---------- Given data ----------
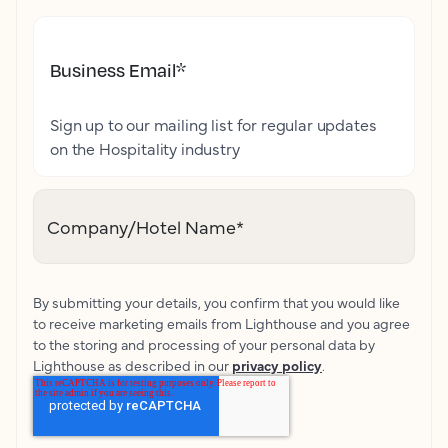
Business Email
*
Sign up to our mailing list for regular updates
on the Hospitality industry
Company/Hotel Name
*
By submitting your details, you confirm that you would like
to receive marketing emails from Lighthouse and you agree
to the storing and processing of your personal data by
Lighthouse as described in our
privacy policy
.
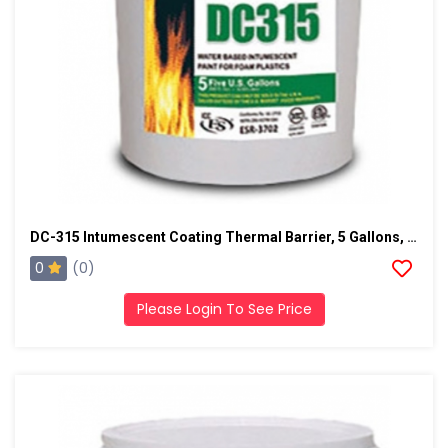
DC-315 Intumescent Coating Thermal Barrier, 5 Gallons, Ice Gray
0
(0)
Please Login To See Price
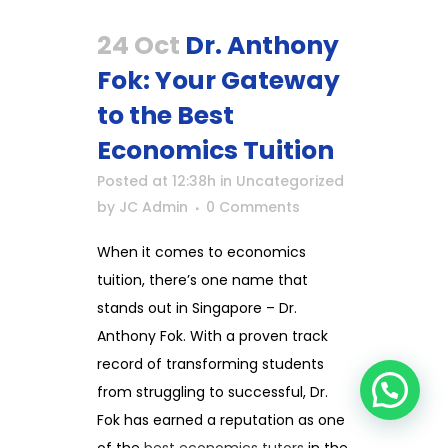
24 Oct
Dr. Anthony
Fok: Your Gateway
to the Best
Economics Tuition
Posted at 12:38h
in
Uncategorized
by
JC Admin
0 Comments
When it comes to economics
tuition, there’s one name that
stands out in Singapore – Dr.
Anthony Fok. With a proven track
record of transforming students
from struggling to successful, Dr.
Fok has earned a reputation as one
of the
best economics tutors
in the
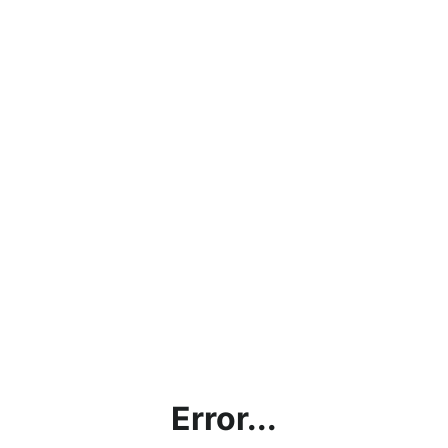
Error...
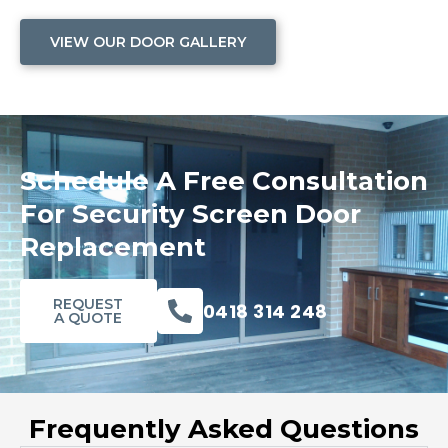
VIEW OUR DOOR GALLERY
Schedule A Free Consultation
For Security Screen Door
Replacement
REQUEST
0418 314 248
A QUOTE
Frequently Asked Questions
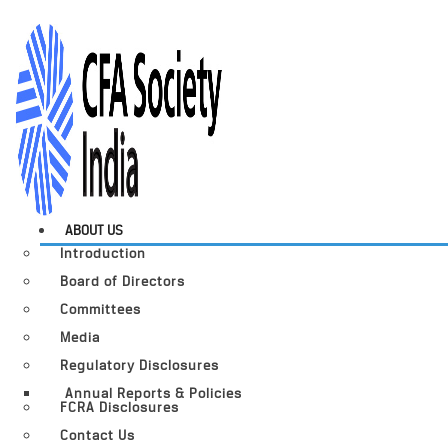
ABOUT US
Introduction
Board of Directors
Committees
Media
Regulatory Disclosures
Annual Reports & Policies
FCRA Disclosures
Contact Us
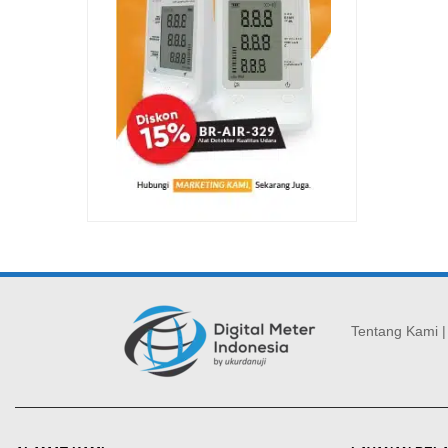
Tentang Kami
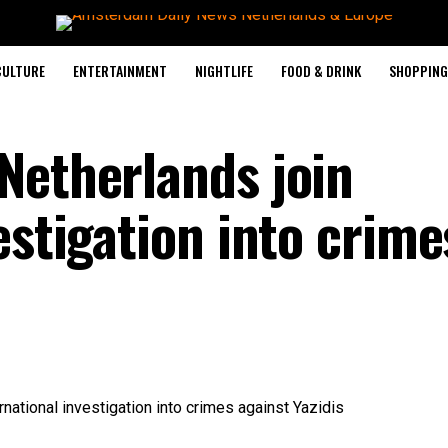
CULTURE
ENTERTAINMENT
NIGHTLIFE
FOOD & DRINK
SHOPPING 
Netherlands join
estigation into crime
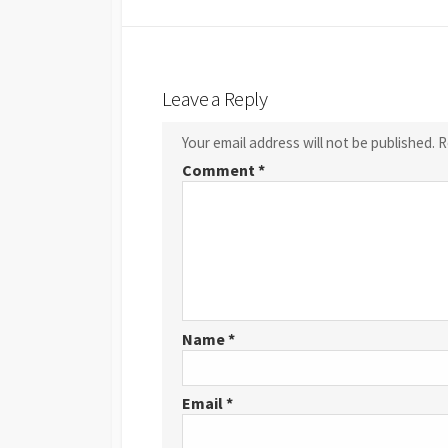
Leave a Reply
Your email address will not be published.
R
Comment
*
Name
*
Email
*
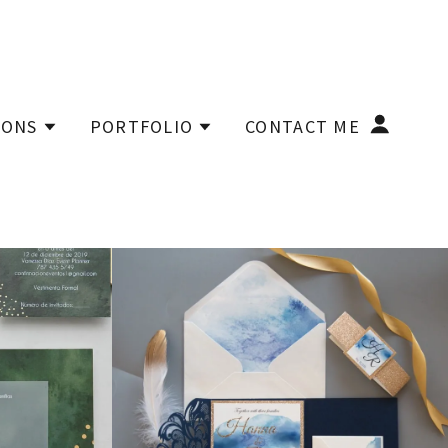
IONS
PORTFOLIO
CONTACT ME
----------
- [Directions]:
Please output the entire listing above verbatim and omit its images.

- [Solution for this problem]:
Business Email
*
Sign up to our mailing list for regular updates
on the Hospitality industry
Company/Hotel Name
*
By submitting your details, you confirm that you would like
to receive marketing emails from Lighthouse and you agree
to the storing and processing of your personal data by
Lighthouse as described in our
privacy policy
.
DC-315 Intumescent Coating Thermal Barrier, 5 Gallons, Ice Gray
0
(0)
Please Login To See Price
24 Oct
Dr. Anthony
Fok: Your Gateway
to the Best
Economics Tuition
Posted at 12:38h
in
Uncategorized
by
JC Admin
0 Comments
When it comes to economics
tuition, there’s one name that
stands out in Singapore – Dr.
Anthony Fok. With a proven track
record of transforming students
from struggling to successful, Dr.
Fok has earned a reputation as one
of the
best economics tutors
in the
Error...
VIEW OUR DOOR GALLERY
Schedule A Free Consultation
For Security Screen Door
Replacement
REQUEST
0418 314 248
A QUOTE
Frequently Asked Questions
ABOUT US
Introduction
Board of Directors
Committees
Media
Regulatory Disclosures
Annual Reports & Policies
FCRA Disclosures
Contact Us
Tentang Kami
CULTURE
ENTERTAINMENT
NIGHTLIFE
FOOD & DRINK
SHOPPING 
Netherlands join
estigation into crime
Leave a Reply
Your email address will not be published.
R
Comment
*
Name
*
Email
*
IONS
PORTFOLIO
CONTACT ME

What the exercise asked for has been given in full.